Exercise requirements = Retype the data exactly, skipping any picture in it.

Supplied information =
────────
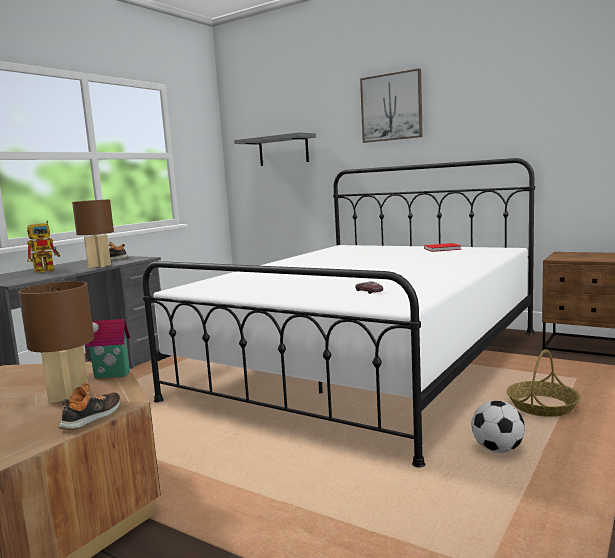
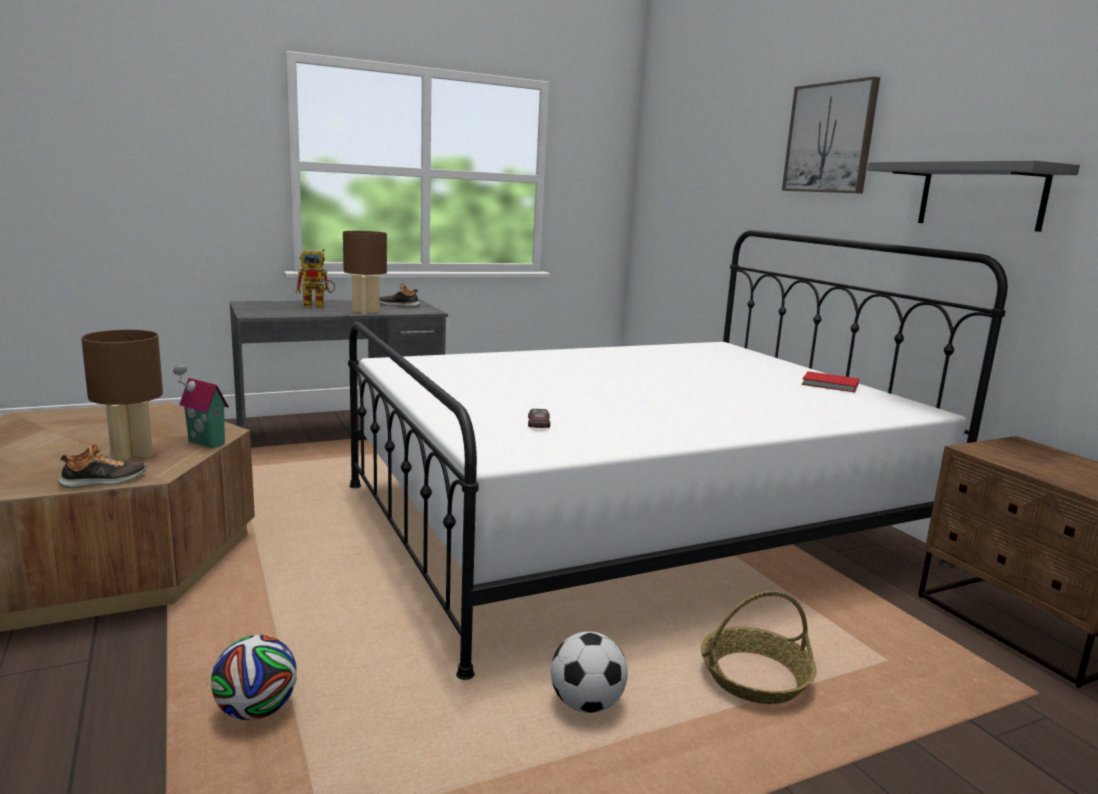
camera: 30 degrees right, 5 degrees up
grey shelf [234,132,316,166] -> grey shelf moved to [867,160,1080,232]
none -> football [211,635,297,720]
────────
Your solution =
camera: 30 degrees right, 5 degrees up
grey shelf [234,132,316,166] -> grey shelf moved to [867,160,1080,232]
none -> football [211,635,297,720]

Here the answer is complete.